23 Ağustos 2023

Ekvador'da uyuşturucu kartellerinin gölgesinde yapılan seçimler

Bir zamanların şiddetten uzak ve güvenli ülkesinin, bu özelliğini son 8-10 yıl içinde yitirdiğine, öldürülen belediye başkanlarının, ülke hapishanelerinde meydana gelen kanlı ayaklanmaların, kitlesel protestoların, aylarca gündemden düşmediğine hep birlikte şahit olduk...

Latin Amerika'nın Pasifik Okyanusu kıyısında Kolombiya ile Peru arasına sıkışmış 18 milyon nüfuslu muz diyarı Ekvador'da, 20 Ağustos günü düzenlenen seçimler tüm dünyada dikkatle izlendi. Seçimlere iki hafta kala cumhurbaşkanı adaylarından Fernando Villavicencio'nun miting alanından uzaklaştığı sırada, komşu Kolombiya'dan gelen kiralık katiller tarafından sokak ortasında öldürülmesi, sadece bu ülke seçmenlerini dehşete düşürmedi; tüm bölgede tedirginlik yarattı. Büyük haber ajansları Meksika ve Kolombiya'nın ürkütücü uyuşturucu kartellerinin Ekvador üzerine "çöktüğünü" yazdılar. Bir zamanların şiddetten uzak ve güvenli ülkesinin, bu özelliğini son 8-10 yıl içinde yitirdiğine, öldürülen belediye başkanlarının, ülke hapishanelerinde meydana gelen kanlı ayaklanmaların, kitlesel protestoların, aylarca gündemden düşmediğine hep birlikte şahit olduk.
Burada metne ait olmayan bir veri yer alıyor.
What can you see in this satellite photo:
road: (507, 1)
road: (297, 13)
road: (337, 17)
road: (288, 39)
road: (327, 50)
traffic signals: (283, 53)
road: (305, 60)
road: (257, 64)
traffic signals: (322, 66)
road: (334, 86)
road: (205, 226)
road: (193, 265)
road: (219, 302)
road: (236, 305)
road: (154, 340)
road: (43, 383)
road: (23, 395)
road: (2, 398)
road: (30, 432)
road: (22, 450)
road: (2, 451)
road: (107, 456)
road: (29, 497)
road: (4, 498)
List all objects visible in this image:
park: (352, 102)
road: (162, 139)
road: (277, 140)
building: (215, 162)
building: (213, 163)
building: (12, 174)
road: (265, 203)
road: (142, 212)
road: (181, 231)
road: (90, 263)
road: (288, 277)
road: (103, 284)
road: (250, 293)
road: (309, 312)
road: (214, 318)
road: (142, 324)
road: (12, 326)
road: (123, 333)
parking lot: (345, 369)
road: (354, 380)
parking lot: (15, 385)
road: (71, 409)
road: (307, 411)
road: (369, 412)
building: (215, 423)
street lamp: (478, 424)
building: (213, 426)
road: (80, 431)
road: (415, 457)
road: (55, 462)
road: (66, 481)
Ekvador hapishanelerinde şiddet hakim

2021 Mayıs ayından itibaren ülkeyi yöneten sağ görüşlü bankacı Devlet Başkanı Guillermo Lasso, hapishanelerde meydana gelen çete mensubu mahkumlar arasındaki kanlı çatışmalara çare aramaktan ve kendisini görevden almaya çalışan meclis çoğunluğu ile mücadele etmekten başka bir işle meşgul olamadı. Seçmen desteği iki yıl  içinde tamamen eridi. Onun döneminde, çeteler arası mücadele alevlendi, hapishanelere yansıdı, cezaevlerinde öldürülenlerin sayısı 500'e yaklaştı. Geçtiğimiz aylarda bir türlü uzlaşamadığı Meclisin kendisini görevden alacağı iyice ortaya çıkınca, Parlamentoyu fesih ile, cumhurbaşkanlığı ve milletvekili erken seçimleri kararı almak suretiyle, siyasi itibarını korumayı yeğledi, aday dahi olmadı. Yeni seçilecek başkanın görev süresi sadece 1 buçuk yılı kapsayacak (Mayıs 2025).
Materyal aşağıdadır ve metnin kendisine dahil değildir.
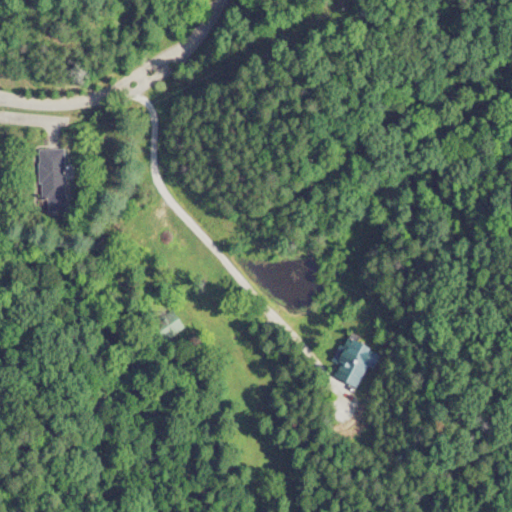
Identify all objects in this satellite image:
road: (126, 81)
building: (52, 178)
road: (212, 245)
building: (355, 360)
Meksika ve Kolombiya'nın uyuşturucu kartelleri Ekvador'a göz dikti

2021 yılına dair Latin Amerika genel değerlendirmemizde, Meksika'dan itibaren kıtanın güneyini, dünyanın, gelir dağılımı en adaletsiz, sosyal güvenlik sistemi en zayıf, uyuşturucu kartellerinin en etkili ve en güçlü oldukları bölgesi diye nitelendirmişim. Solcu popülist politikacı Rafael Correa (2007-2017) dönemini müteakip, Ekvador maalesef  giderek diğer bölge ülkelerine benzeyerek bu tanıma dahil oldu. Latin Amerika'da kokain Kolombiya, Peru ve Bolivya'da üretilir ; kokaine dayalı uyuşturucu ticareti ise Meksika ve Kolombiya'nın ürkütücü uyuşturucu kartellerinin tekelindedir. Bu karteller, ABD ve Avrupa'ya sevk edecekleri kokain için yeni ve  güvenilir ihracat limanları ararlar. Bu arayış çerçevesinde Ekvador'u gözüne kestiren büyük uyuşturucu şebekeleri, yerel çetelerle işbirliği yaparak Ekvador'un en büyük şehri ve en önemli limanı Guayaquil'e iyice sızdılar. Cumhurbaşkanı adayı gazeteci kökenli politikacı Fernando Villavicencio suikastinin arkasında, adı geçenin yolsuzluklara karşı mücadele etme azminin yattığı hususunda şüphe yok. Ünlü Meksika uyuşturucu karteli Sinaloa'nın Ekvador'daki yerel ortağı Los Choneros'un, Villavicencio'yu tehdit ettiği basında yer aldı. Başkan adayının uyuşturucu sevkiyatına karışan limanları askerlerin yönetimine vereceği vaadi nedeniyle öldürüldüğü de medyaya yansıyan iddialar arasında.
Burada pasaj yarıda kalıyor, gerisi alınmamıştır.